- **ASSIGNMENT**
Begin at the line that has "right front paw: (241, 345)", stop after the line that has "right shoulder: (370, 205)", and print exactly those lines from the records below, without any pictures.

- **ENTRIES SHOWN**
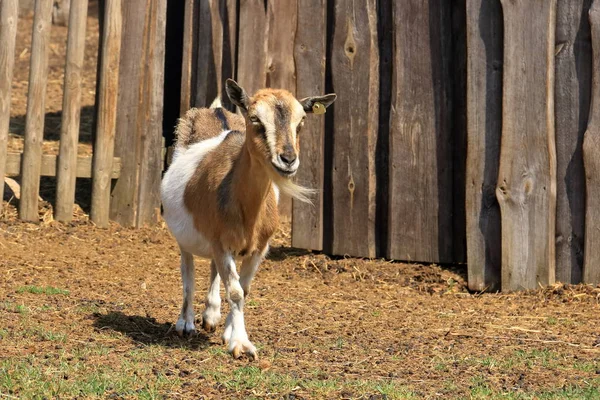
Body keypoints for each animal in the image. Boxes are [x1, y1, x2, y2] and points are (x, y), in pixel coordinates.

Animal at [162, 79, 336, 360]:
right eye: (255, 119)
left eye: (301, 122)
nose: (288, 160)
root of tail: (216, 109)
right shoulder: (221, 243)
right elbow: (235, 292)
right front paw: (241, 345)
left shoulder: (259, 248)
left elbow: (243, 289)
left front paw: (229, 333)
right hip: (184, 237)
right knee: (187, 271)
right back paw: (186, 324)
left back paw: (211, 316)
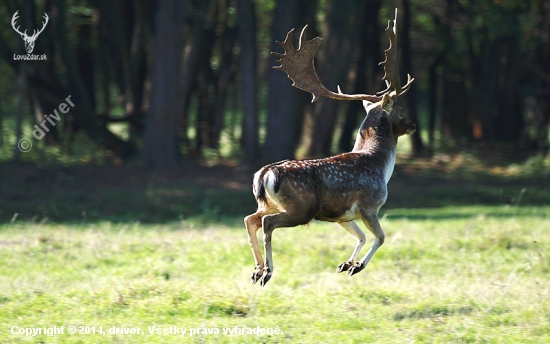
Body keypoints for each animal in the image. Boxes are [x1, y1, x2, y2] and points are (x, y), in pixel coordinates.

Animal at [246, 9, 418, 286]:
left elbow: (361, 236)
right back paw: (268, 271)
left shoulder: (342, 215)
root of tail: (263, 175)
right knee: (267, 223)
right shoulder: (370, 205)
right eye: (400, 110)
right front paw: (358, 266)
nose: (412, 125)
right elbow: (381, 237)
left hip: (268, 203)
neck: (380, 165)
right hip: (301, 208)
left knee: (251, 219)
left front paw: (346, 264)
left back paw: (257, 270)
...
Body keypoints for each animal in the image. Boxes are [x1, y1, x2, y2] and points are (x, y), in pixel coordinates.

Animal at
...
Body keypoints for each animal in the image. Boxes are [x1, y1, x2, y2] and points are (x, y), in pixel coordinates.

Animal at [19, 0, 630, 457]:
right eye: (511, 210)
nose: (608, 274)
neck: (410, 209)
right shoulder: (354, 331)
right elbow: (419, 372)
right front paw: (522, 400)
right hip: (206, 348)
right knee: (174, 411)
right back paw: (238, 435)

- **TASK RESULT**
right front paw: (241, 345)
left shoulder: (259, 248)
left elbow: (243, 289)
left front paw: (229, 333)
right hip: (184, 237)
right knee: (187, 271)
right back paw: (186, 324)
left back paw: (211, 316)
Body keypoints for each animal in the image. Boxes are [x1, y1, x2, y2] and points are (x, y), in pixel coordinates.

Animal at [246, 9, 418, 286]:
left elbow: (361, 236)
right back paw: (268, 271)
left shoulder: (342, 215)
root of tail: (263, 175)
right knee: (267, 223)
right shoulder: (370, 205)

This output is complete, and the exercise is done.